## Task to carry out
From the rows below, pull out each line that contains the word "chart".

---- Stored data

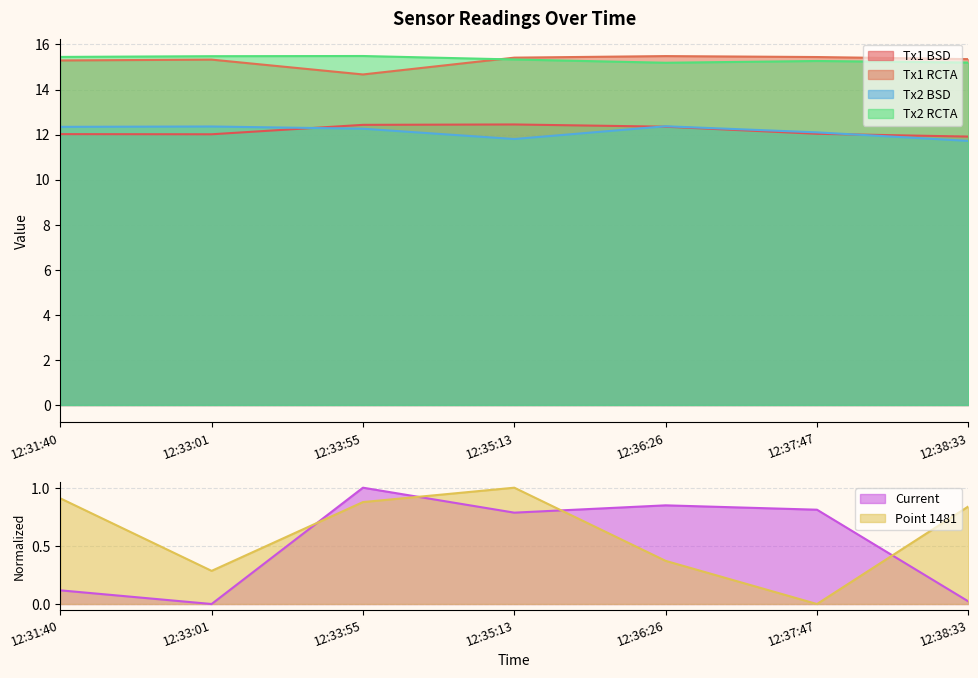

Which series changed the most between 12:33:01 and 12:33:55?

Current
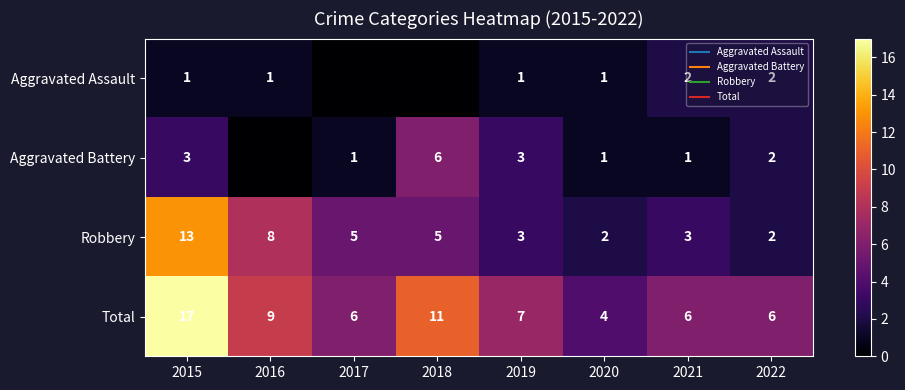

At how many categories does at least one series exceed 10?

2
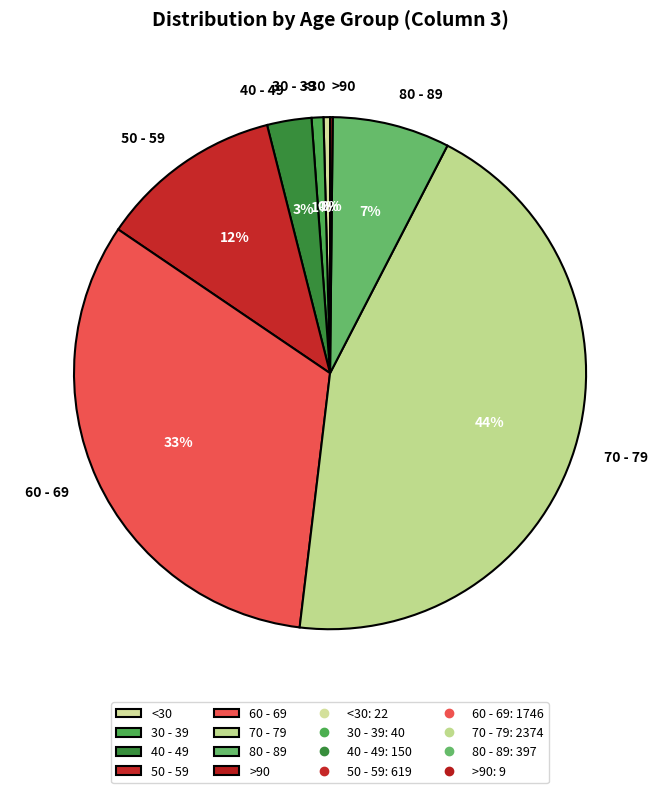

What percentage is the 50 - 59 slice, to the nearest percent?

12%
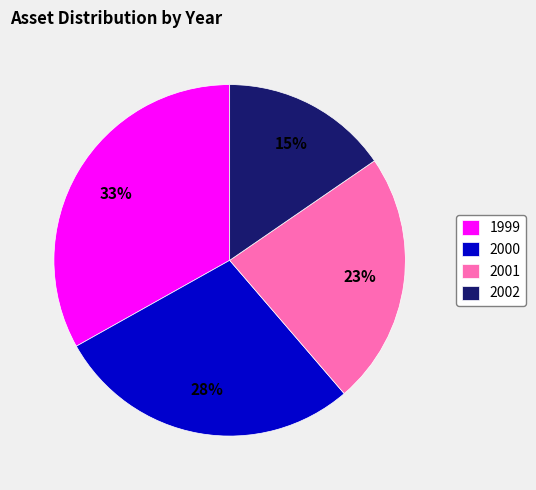

The 2000 slice represents 28% of the pie. True or false?

True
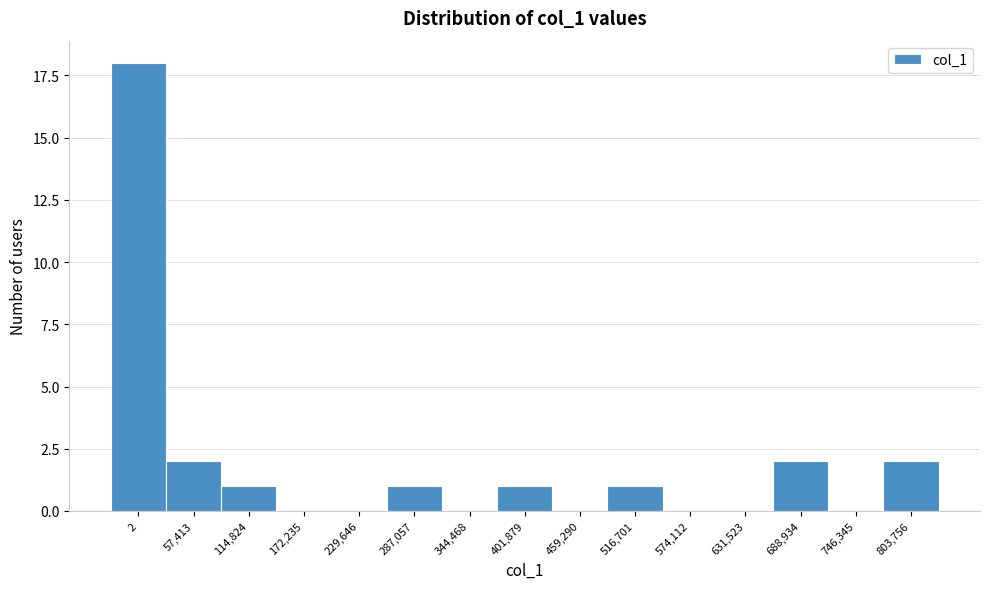

Reading left to right, transcribe all the data shown in this chart.

2=18	57,413=2	114,824=1	172,235=0	229,646=0	287,057=1	344,468=0	401,879=1	459,290=0	516,701=1	574,112=0	631,523=0	688,934=2	746,345=0	803,756=2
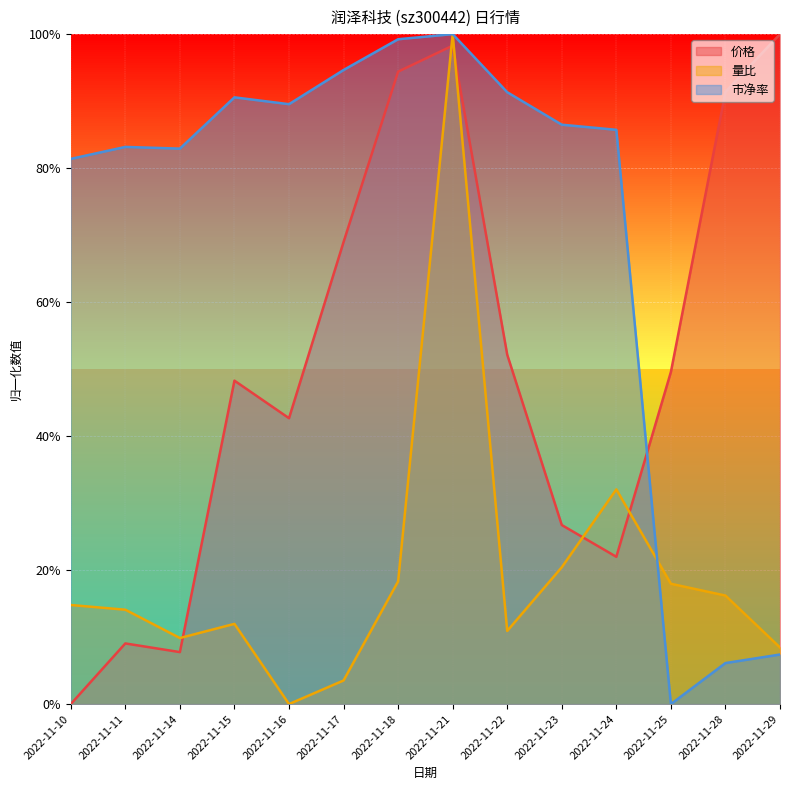

What is the maximum value shown in the chart?

1.0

--------

## Written reply
Reading left to right, transcribe all the data shown in this chart.
What is the maximum value shown in the chart?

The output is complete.